▶ _Exercise brief_:
In the records below, copy the lines from the one holding "Manage Your Collection ->" through the end of the records, inclusive, and substitute "Guides" for every occurrence of "Tutorials". Leave everything else unchanged and leave the pictures out of your answer.

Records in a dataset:

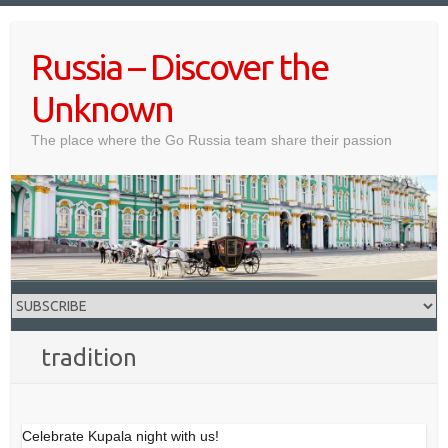
Skip
to
Russia – Discover the
content
Unknown
The place where the Go Russia team share their passion
tradition
Celebrate Kupala night with us!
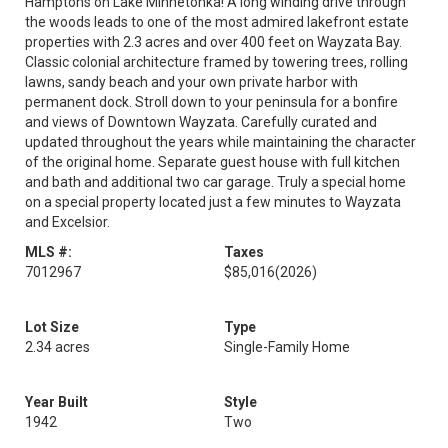
Hamptons on Lake Minnetonka! A long winding drive through
the woods leads to one of the most admired lakefront estate
properties with 2.3 acres and over 400 feet on Wayzata Bay.
Classic colonial architecture framed by towering trees, rolling
lawns, sandy beach and your own private harbor with
permanent dock. Stroll down to your peninsula for a bonfire
and views of Downtown Wayzata. Carefully curated and
updated throughout the years while maintaining the character
of the original home. Separate guest house with full kitchen
and bath and additional two car garage. Truly a special home
on a special property located just a few minutes to Wayzata
and Excelsior.
MLS #:
Taxes
7012967
$85,016
(2026)
Lot Size
Type
2.34 acres
Single-Family Home
Year Built
Style
1942
Two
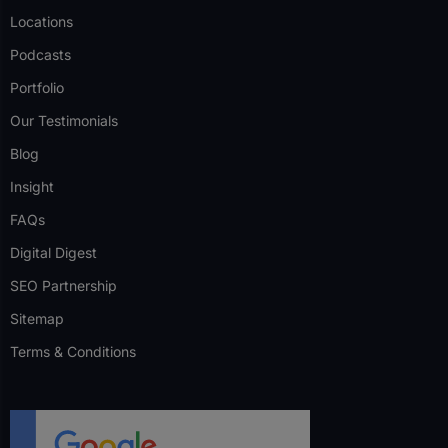
Locations
Podcasts
Portfolio
Our Testimonials
Blog
Insight
FAQs
Digital Digest
SEO Partnership
Sitemap
Terms & Conditions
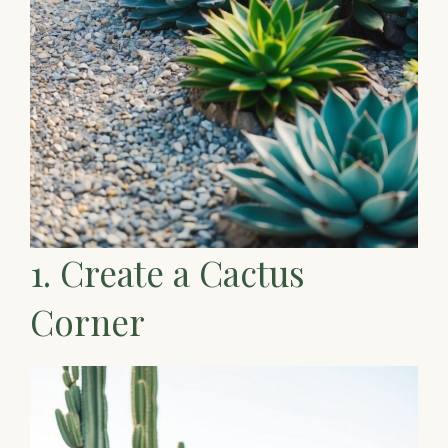
1. Create a Cactus
Corner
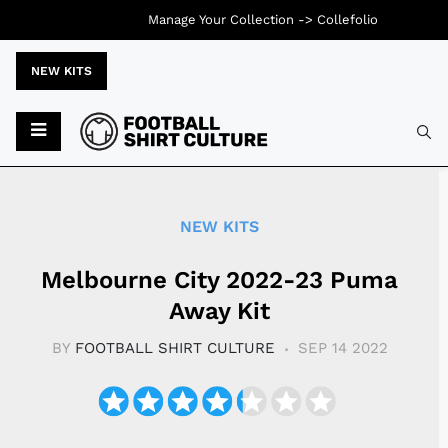
Manage Your Collection ->
Collefolio
NEW KITS
Typ
NEW KITS
Melbourne City 2022-23 Puma
Away Kit
BY
FOOTBALL SHIRT CULTURE
SEP 14 2022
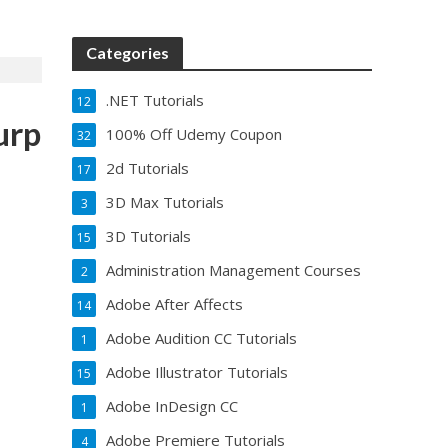
Categories
.NET Tutorials
12
urp
100% Off Udemy Coupon
32
2d Tutorials
17
3D Max Tutorials
3
3D Tutorials
15
Administration Management Courses
2
Adobe After Affects
14
Adobe Audition CC Tutorials
1
Adobe Illustrator Tutorials
15
Adobe InDesign CC
1
Adobe Premiere Tutorials
4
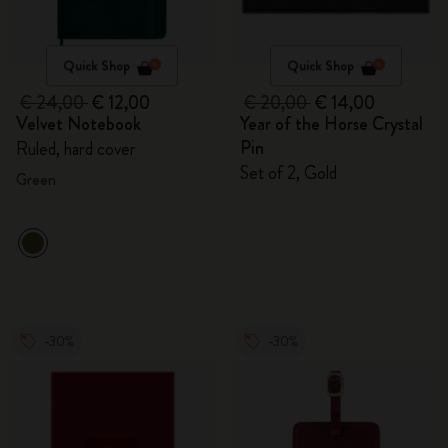
Quick Shop
Quick Shop
€ 24,00
€ 12,00
€ 20,00
€ 14,00
Velvet Notebook
Year of the Horse Crystal
Pin
Ruled, hard cover
Set of 2, Gold
Green
-30%
-30%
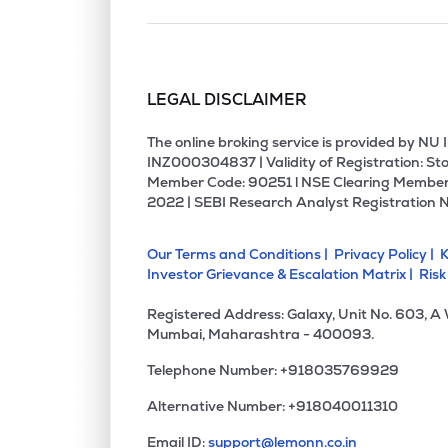
LEGAL DISCLAIMER
The online broking service is provided by N
INZ000304837 | Validity of Registration: Sto
Member Code: 90251 l NSE Clearing Member
2022 | SEBI Research Analyst Registration 
Our Terms and Conditions |
Privacy Policy |
K
Investor Grievance & Escalation Matrix |
Risk
Registered Address: Galaxy, Unit No. 603, A
Mumbai, Maharashtra - 400093.
Telephone Number: +918035769929
Alternative Number: +918040011310
Email ID:
support@lemonn.co.in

▶ _Answer space_:
Manage Your Collection ->
Collefolio
NEW KITS
Typ
NEW KITS
Melbourne City 2022-23 Puma
Away Kit
BY
FOOTBALL SHIRT CULTURE
SEP 14 2022
Categories
.NET Guides
12
urp
100% Off Udemy Coupon
32
2d Guides
17
3D Max Guides
3
3D Guides
15
Administration Management Courses
2
Adobe After Affects
14
Adobe Audition CC Guides
1
Adobe Illustrator Guides
15
Adobe InDesign CC
1
Adobe Premiere Guides
4
Quick Shop
Quick Shop
€ 24,00
€ 12,00
€ 20,00
€ 14,00
Velvet Notebook
Year of the Horse Crystal
Pin
Ruled, hard cover
Set of 2, Gold
Green
-30%
-30%
LEGAL DISCLAIMER
The online broking service is provided by N
INZ000304837 | Validity of Registration: Sto
Member Code: 90251 l NSE Clearing Member
2022 | SEBI Research Analyst Registration 
Our Terms and Conditions |
Privacy Policy |
K
Investor Grievance & Escalation Matrix |
Risk
Registered Address: Galaxy, Unit No. 603, A
Mumbai, Maharashtra - 400093.
Telephone Number: +918035769929
Alternative Number: +918040011310
Email ID:
support@lemonn.co.in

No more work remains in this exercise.